Exercise aim>
Only the lines containing "Thuột" belong in the answer; find them in the material below.

Extracted material>
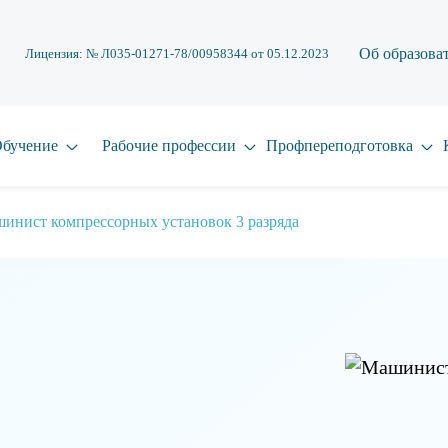
Об образова
Лицензия: № Л035-01271-78/00958344 от 05.12.2023
бучение
Рабочие профессии
Профпереподготовка
инист компрессорных установок 3 разряда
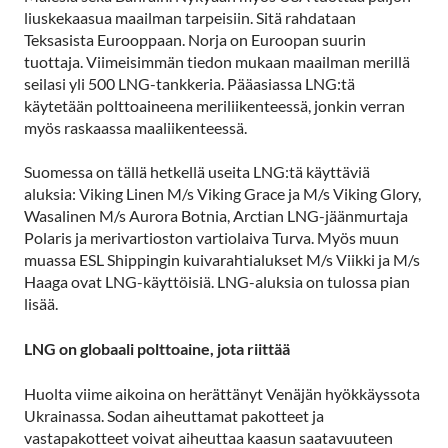
liuskekaasua maailman tarpeisiin. Sitä rahdataan
Teksasista Eurooppaan. Norja on Euroopan suurin
tuottaja. Viimeisimmän tiedon mukaan maailman merillä
seilasi yli 500 LNG-tankkeria. Pääasiassa LNG:tä
käytetään polttoaineena meriliikenteessä, jonkin verran
myös raskaassa maaliikenteessä.
Suomessa on tällä hetkellä useita LNG:tä käyttäviä
aluksia: Viking Linen M/s Viking Grace ja M/s Viking Glory,
Wasalinen M/s Aurora Botnia, Arctian LNG-jäänmurtaja
Polaris ja merivartioston vartiolaiva Turva. Myös muun
muassa ESL Shippingin kuivarahtialukset M/s Viikki ja M/s
Haaga ovat LNG-käyttöisiä. LNG-aluksia on tulossa pian
lisää.
LNG on globaali polttoaine, jota riittää
Huolta viime aikoina on herättänyt Venäjän hyökkäyssota
Ukrainassa. Sodan aiheuttamat pakotteet ja
vastapakotteet voivat aiheuttaa kaasun saatavuuteen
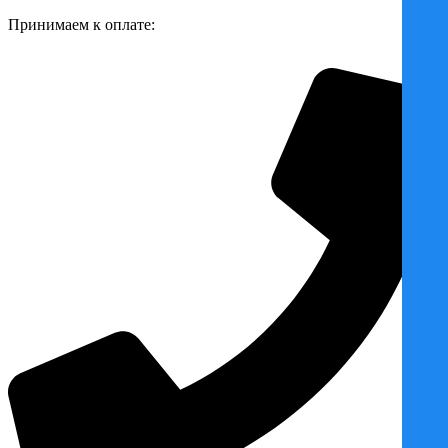
Принимаем к оплате:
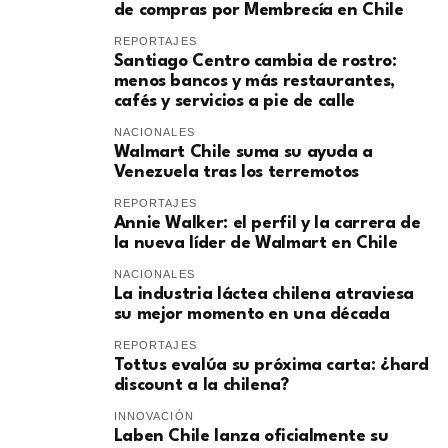
de compras por Membrecía en Chile
REPORTAJES
Santiago Centro cambia de rostro:
menos bancos y más restaurantes,
cafés y servicios a pie de calle
NACIONALES
Walmart Chile suma su ayuda a
Venezuela tras los terremotos
REPORTAJES
Annie Walker: el perfil y la carrera de
la nueva líder de Walmart en Chile
NACIONALES
La industria láctea chilena atraviesa
su mejor momento en una década
REPORTAJES
Tottus evalúa su próxima carta: ¿hard
discount a la chilena?
INNOVACIÓN
Laben Chile lanza oficialmente su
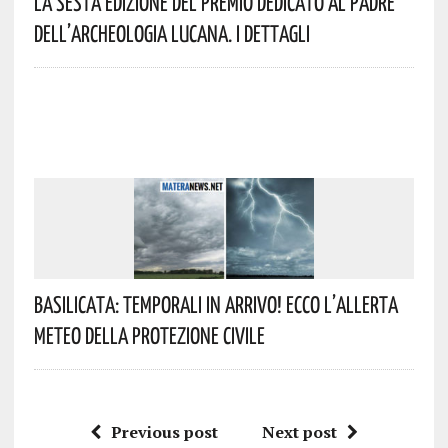
La Sesta Edizione Del Premio Dedicato Al Padre
Dell’archeologia Lucana. I Dettagli
Basilicata: Temporali In Arrivo! Ecco L’allerta
Meteo Della Protezione Civile
Previous post
Next post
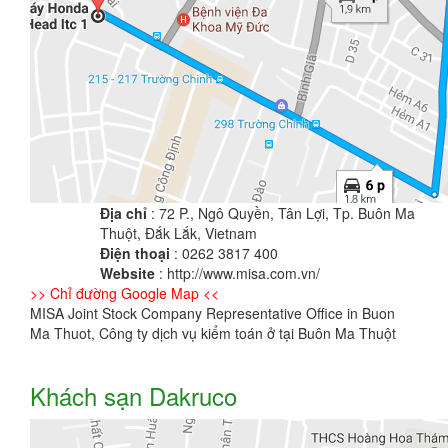
Địa chỉ
: 72 P., Ngô Quyền, Tân Lợi, Tp. Buôn Ma
Thuột, Đắk Lắk, Vietnam
Điện thoại
: 0262 3817 400
Website
: http://www.misa.com.vn/
>> Chỉ đường Google Map <<
MISA Joint Stock Company Representative Office in Buon
Ma Thuot, Công ty dịch vụ kiểm toán ở tại Buôn Ma Thuột
Khách sạn Dakruco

Answer to this task>
Thuột, Đắk Lắk, Vietnam
Ma Thuot, Công ty dịch vụ kiểm toán ở tại Buôn Ma Thuột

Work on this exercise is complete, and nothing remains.